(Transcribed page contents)
# # # #

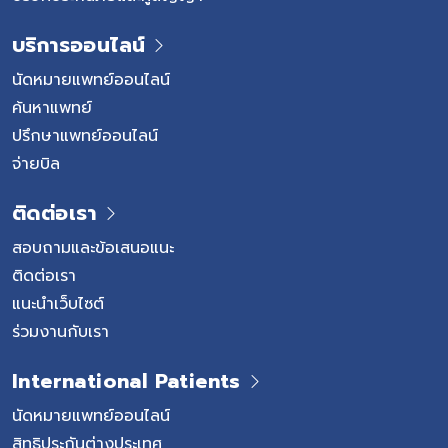
บริการออนไลน์
นัดหมายแพทย์ออนไลน์
ค้นหาแพทย์
ปรึกษาแพทย์ออนไลน์
จ่ายบิล
ติดต่อเรา
สอบถามและข้อเสนอแนะ
ติดต่อเรา
แนะนำเว็บไซต์
ร่วมงานกับเรา
International Patients
นัดหมายแพทย์ออนไลน์
สิทธิประกันต่างประเทศ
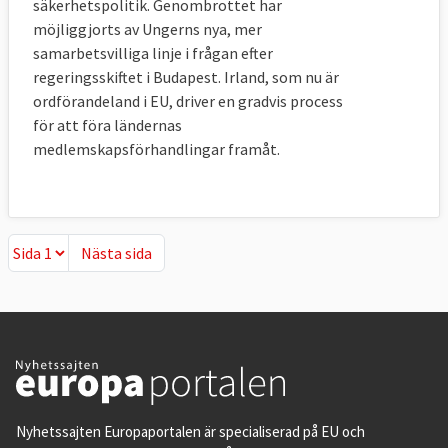
säkerhetspolitik. Genombrottet har
möjliggjorts av Ungerns nya, mer
samarbetsvilliga linje i frågan efter
regeringsskiftet i Budapest. Irland, som nu är
ordförandeland i EU, driver en gradvis process
för att föra ländernas
medlemskapsförhandlingar framåt.
Nästa sida
Nästa sida
Nyhetssajten Europaportalen är specialiserad på EU och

# # # #

▶ _Brief_:
Write out, exactly as shown, only the lines running from the one that contains "regeringsskiftet i Budapest." to the last line above.

▶ _Written answer_:
regeringsskiftet i Budapest. Irland, som nu är
ordförandeland i EU, driver en gradvis process
för att föra ländernas
medlemskapsförhandlingar framåt.
Nästa sida
Nästa sida
Nyhetssajten Europaportalen är specialiserad på EU och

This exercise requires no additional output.